United Arab Airlines Flight 869 (1963)
A de Havilland DH.106 Comet of United Arab Airlines, similar to the crashed aircraft
|Date||28 July 1963|
|Summary||Loss of control in turbulent weather|
|Site||In the sea 10 km (6.2 mi) from Bombay Airport, India|
|Aircraft type||de Havilland Comet 4C|
|Operator||United Arab Airlines|
|Flight origin||Tokyo International Airport, Tokyo, Japan|
|1st stopover||Kai Tak Airport, Hong Kong|
|2nd stopover||Don Mueang International Airport, Bangkok, Thailand|
|3rd stopover||Bombay – Santa Cruz Airport, Bombay, India|
|Last stopover||Bahrain International Airport, Manama, Bahrain|
|Destination||Cairo International Airport, Cairo, Egypt|
United Arab Airlines Flight 869 was an international scheduled passenger de Havilland Comet 4C flight from Tokyo, Japan to Cairo via Hong Kong, Bangkok, Bombay and Bahrain. On 28 July 1963 it was being operated by a de Havilland Comet registered as SU-ALD, when on approach to Bombay – Santa Cruz Airport at night it crashed into the sea with the loss of all 63 on board. Among the 55 passengers were a party of 24 Boy Scouts from the Philippines on their way to the 11th World Scout Jamboree in Greece.
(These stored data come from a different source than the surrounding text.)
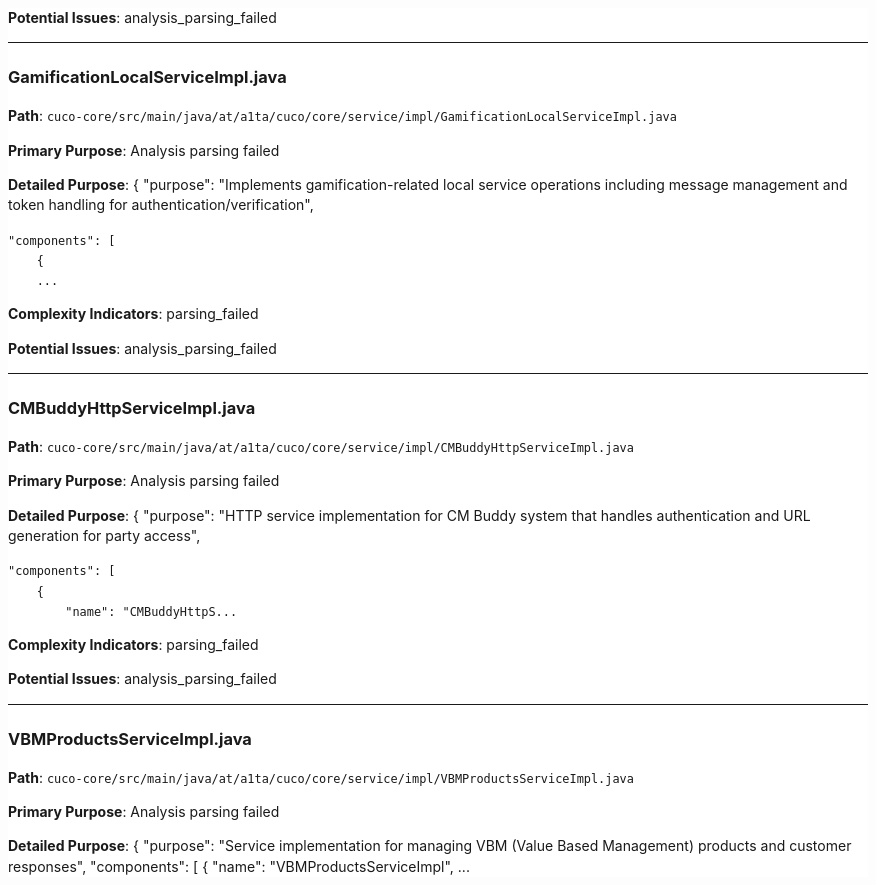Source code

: **Potential Issues**: analysis_parsing_failed

---

### GamificationLocalServiceImpl.java

**Path**: `cuco-core/src/main/java/at/a1ta/cuco/core/service/impl/GamificationLocalServiceImpl.java`

**Primary Purpose**: Analysis parsing failed

**Detailed Purpose**: {
    "purpose": "Implements gamification-related local service operations including message management and token handling for authentication/verification",
    
    "components": [
        {
        ...

**Complexity Indicators**: parsing_failed

**Potential Issues**: analysis_parsing_failed

---

### CMBuddyHttpServiceImpl.java

**Path**: `cuco-core/src/main/java/at/a1ta/cuco/core/service/impl/CMBuddyHttpServiceImpl.java`

**Primary Purpose**: Analysis parsing failed

**Detailed Purpose**: {
    "purpose": "HTTP service implementation for CM Buddy system that handles authentication and URL generation for party access",
    
    "components": [
        {
            "name": "CMBuddyHttpS...

**Complexity Indicators**: parsing_failed

**Potential Issues**: analysis_parsing_failed

---

### VBMProductsServiceImpl.java

**Path**: `cuco-core/src/main/java/at/a1ta/cuco/core/service/impl/VBMProductsServiceImpl.java`

**Primary Purpose**: Analysis parsing failed

**Detailed Purpose**: {
    "purpose": "Service implementation for managing VBM (Value Based Management) products and customer responses",
    "components": [
        {
            "name": "VBMProductsServiceImpl",
       ...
At 1:46 a.m. in Mumbai on 28 July 1963 (20:16 GMT on 27 July), the Comet crew reported being overhead the Santa Cruz VOR beacon at 7000 feet and were cleared to descend to 4000 feet. The crew requested an Instrument Landing System approach to Runway 09 and that they would follow the back beam procedure. The controller advised them the procedure was not available and they should carry out an approach using the VOR beacon. The crew agreed to use the procedure and reported leaving 7000 feet in the descent on the 272-degree radial from the VOR. The controller advised them that they might encounter heavy turbulence if they went more than six or seven miles west of the airport. The crew requested a left-hand procedure rather than the more normal right-hand one because of the weather. Permission was granted and the aircraft, already in severe turbulence, entered a left-hand turn and then crashed into the sea at 1:50 a.m., nine nautical miles from Madh Island.
Because no wreckage was salvaged and the crew did not report any problems, it was concluded that the aircraft was probably lost due to loss of control while turning in severe turbulence and heavy rain.